ちなみに女の作家なら中国の『上海ベイビー』はアルコール度数の高い密造酒って感じがしてとても良かった。小説が上手とかそういう判断じゃなくて、とにかくガツンときて、雑なんだけどゾッコンになってしまうような作品。

多分、「上手」っていうのは衝撃がないんだろうな。哲学書がおもしろいのは、哲学が上手い下手で評価されるものじゃないからなのだろう。そもそも哲学書って難解すぎて、当然読者のことなんか考えてないし、とにかく頭の中で考えられた複雑極まるものを必死に文字化して叩き込んでる。

ニーチェなんて狂人沙汰だし、実際に発狂しちゃったし、だからこそ衝撃がとてつもない。

あとヴィトゲンシュタインとかね。難解でものすごいんだよ。でも、その中に飛び込んでなんだかよくわからないけどそのすごいものを掴み取りたいって思っちゃう。

哲学に関しては研究者が必死に研究して、その解説本を書くわけだけれど、もともとの哲学が難解なものだから、解説本のはずが結局難解になっていてミイラ取りがミイラになっているのがまたおもしろい。

そして読者もミイラになっちゃってさ。わたしもすでにミイラだよ。

そう考えると、哲学書ってピラミッドみたいなもので、中は複雑な迷路になっていてきっとものすごいお宝があるのだろうけど、入るとミイラになっちゃう。

だからミイラにならないように地図を作ってみたりして、仕掛けを解明しようとする。でもやっぱりミイラになる。

ところがそのミイラは死んじゃいない。ミイラになってるのにまだ探究している。哲学者が年老いてもずっと哲学やってるのはそういうことなのだろう。

そう言えば音楽家もそんなところがあって、バッハの無伴奏なんてミイラ取りがミイラになる作品だと思うよ。

思えば、山登りもミイラ取りがミイラになるよね。エベレストなんてそこを目指してこれまでに何人死んでいることか。

でも不思議と山って登りたくなっちゃう。あまりにハードで二度と登るものか!と思っても、しばらくするとまた登りたくなる。きっと山にも人生が変わっちゃうような衝撃があるからだろう。

ところが人生が変わっちゃうようなことをしようとしない人も大勢いる。いや、むしろそれが多数派かもしれない。

もちろん、人生変えようと思って結婚詐欺に遭ったり、金を騙し取られたり、犯罪に巻き込まれたりっていう愚かはしちゃいけないけれど。

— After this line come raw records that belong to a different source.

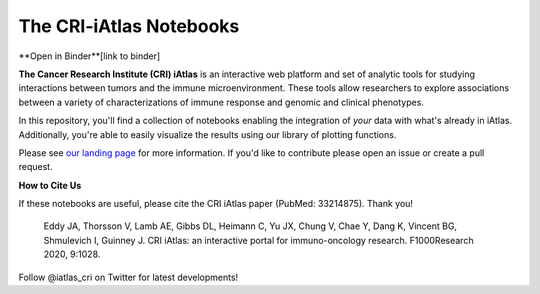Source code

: The CRI-iAtlas Notebooks
========================


**Open in Binder**[link to binder]


.. raw:: html

    <p align="center">
        <a href="https://cri-iatlas.org">
            <img src="https://www.cri-iatlas.org/img/background1.png"
             width="200px" alt="iatlas logo">
        </a>
    </p>


**The Cancer Research Institute (CRI) iAtlas** is an interactive web platform and set of analytic tools for studying interactions between tumors and the immune microenvironment. These tools allow researchers to explore associations between a variety of characterizations of immune response and genomic and clinical phenotypes.

In this repository, you'll find a collection of notebooks enabling the integration of *your* data with what's already in iAtlas. Additionally, you're able to easily visualize the results using our library of plotting functions.

Please see `our landing page`_ for more information. If you'd like to contribute please open an issue or create a pull request.

**How to Cite Us**

If these notebooks are useful, please cite the CRI iAtlas paper (PubMed: 33214875). Thank you!

    Eddy JA, Thorsson V, Lamb AE, Gibbs DL, Heimann C, Yu JX, Chung V, Chae Y, Dang K, Vincent BG, Shmulevich I, Guinney J. 
    CRI iAtlas: an interactive portal for immuno-oncology research. F1000Research 2020, 9:1028.


Follow @iatlas_cri on Twitter for latest developments!


.. _our landing page: https://cri-iatlas.org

でもまあ、いいか。変えないことが安泰だって思う価値観もあるから。でもね、変えないつもりでも人間は少しずつ変わっちゃってるものだよ。

それが能動的であるか、放置のままの劣化かどうか。

果物だって放置しておくと腐るよね。人間だって何もしなかったら腐る。

年金生活しながら、毎日テレビ見てるだけとか、それ、緩やかな腐敗なんだろうなぁ、人間として。

やっぱ能動的に生きて、人生変わっちゃうような出会いに興奮しながら、変化(へんげ)していきたい。

と、ジャック・デリダを読んで、昨日のわたしと今日のわたしは変わっちゃってる。